Zyan was asking that question because all she had known in her own school and in our previous church is diversity. At that moment I felt as if I’d been put on the witness stand to explain race to my child.

There is a heaviness in Atlanta since Tuesday night (March 16), when not 5 miles from my house, the now-infamous “spa rampage” claimed the lives of eight people, including six Asian women. This heaviness, too, has to do with church and race, and I feel called to explain, this time to my community. Twenty-four hours after the shooting, the media had already discovered the suspected gunman’s Southern Baptist church and turned up his long affiliation with the denomination. Some friends — those outside the media world — were shocked, feeling that Christians, and Southern Baptists in particular, were being persecuted for being believers.

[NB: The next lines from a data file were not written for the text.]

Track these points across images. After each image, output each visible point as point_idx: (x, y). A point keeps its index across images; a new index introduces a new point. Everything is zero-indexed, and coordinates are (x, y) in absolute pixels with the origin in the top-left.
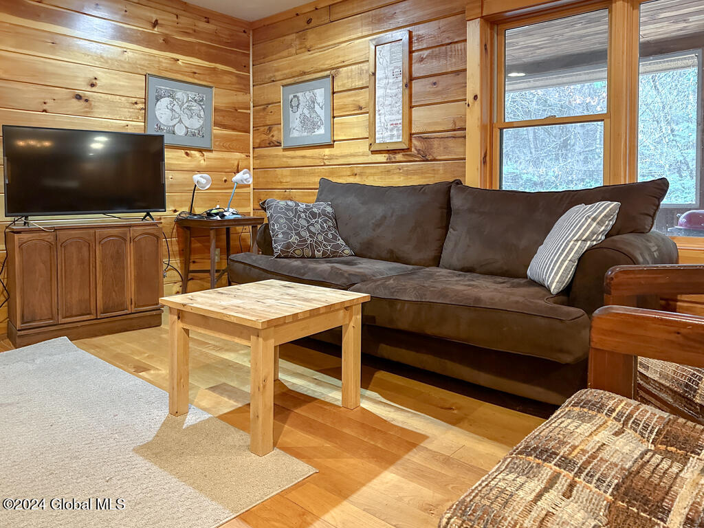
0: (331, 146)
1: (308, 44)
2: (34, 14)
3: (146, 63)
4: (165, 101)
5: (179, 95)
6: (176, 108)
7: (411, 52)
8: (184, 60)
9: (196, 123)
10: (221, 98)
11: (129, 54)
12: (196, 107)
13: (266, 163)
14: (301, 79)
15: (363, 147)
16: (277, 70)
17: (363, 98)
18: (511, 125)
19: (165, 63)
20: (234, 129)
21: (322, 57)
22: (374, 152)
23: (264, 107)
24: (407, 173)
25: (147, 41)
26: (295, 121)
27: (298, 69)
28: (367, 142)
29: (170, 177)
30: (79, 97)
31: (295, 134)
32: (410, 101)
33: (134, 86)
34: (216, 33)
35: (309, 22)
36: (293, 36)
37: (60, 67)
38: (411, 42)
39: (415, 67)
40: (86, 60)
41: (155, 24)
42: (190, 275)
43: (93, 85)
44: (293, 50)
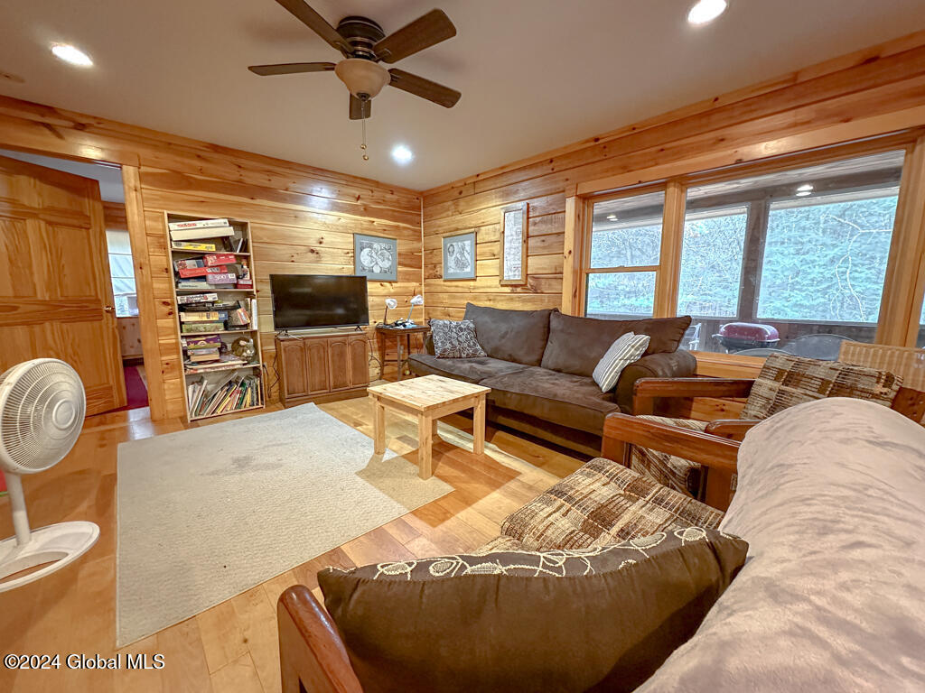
0: (475, 280)
1: (460, 209)
2: (283, 199)
3: (352, 225)
4: (366, 251)
5: (375, 246)
6: (374, 255)
7: (528, 218)
8: (377, 221)
9: (387, 264)
10: (403, 246)
11: (343, 220)
12: (387, 254)
13: (433, 289)
14: (455, 233)
15: (496, 281)
16: (440, 227)
17: (496, 248)
18: (594, 271)
19: (366, 225)
20: (411, 267)
21: (469, 219)
22: (502, 286)
23: (431, 251)
24: (524, 301)
25: (352, 210)
26: (451, 262)
27: (454, 226)
28: (498, 278)
29: (371, 300)
30: (312, 251)
31: (451, 271)
32: (527, 253)
33: (346, 242)
34: (398, 201)
35: (461, 193)
36: (450, 203)
37: (303, 233)
38: (528, 212)
39: (531, 228)
40: (316, 226)
41: (358, 198)
42: (385, 363)
43: (321, 243)
44: (450, 213)
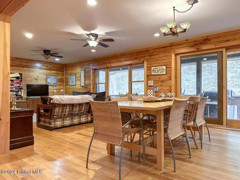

This cry of persecution has become Christians’ go-to statement any time the media focuses on us. What we are facing, however, is not persecution, but prosecution.

We are not being persecuted for doing what is right. We are being prosecuted for how we handled the last election. For buying into conspiracy theories that we know aren’t truthful. For failing to call out our brothers and sisters who participated in the insurrection. For shifting blame, denying our participation and behaving every bit like the guilty party. Yes, it’s a post-Christian culture, but we have opened ourselves to its prosecutory powers.

We must admit that when it comes to race, politics and even how we treat each other, our churches have been on the wrong side of history. How we handle this moment will be a defining passage for Christians in this area and across the country.

This begins with changing how we deal not with our feelings about race, but with people of all races. Leaving church that day with my daughter, I made a decision to only attend churches that reflect our community. Johnson Ferry has been highlighted for their discipleship programs, and its pastor, Clay Smith, regularly speaks on the issue of discipleship. How odd it seemed that they don’t consider diversity of their staff part of discipleship in the increasingly diverse Cobb County. (I reached out to Pastor Smith but he was unavailable for comment.)

Since Tuesday, I’ve heard Christ followers defensively repeat that the issue was the gunman’s sex addiction or that “he wasn’t having a good day.” I’m not saying that the gunman didn’t have a sex problem — it’s clear he did — or that he didn’t suffer mental illness. But the rest of us need to realize our Asian brothers and sisters are watching to see how we react to the racism on display from one of ours. What they want to know is not whether we are culpable in what the gunman did, but whether we are hearing their voices.

We will be judged, too, by how we treat one another. As the Easter season nears, one of the stories we’ll hear is that of the one we call “Doubting Thomas.” Thomas struggled with his faith after the resurrection, and although he didn’t believe, what stands out is how the disciples treated him. My friend Daniel Darling writes in his book “Characters of Easter” that the disciples pulled Thomas back toward Jesus, and of course, Thomas ended up believing.


Lately I’ve noticed Christ followers treating those who question more like enemies than the brothers and sisters with whom they will be spending eternity. Scripture makes it known that the world will know us by our love for one another, not by who won the social media or denominational battle.

We are being watched by the outside culture, but, more importantly, we’re being watched by someone greater than the world around us. If we model the behavior of the people of God, we will be fine. The Letter to the Hebrews tells us this is not our home; we are just passing through. But how we conduct ourselves on the way home matters.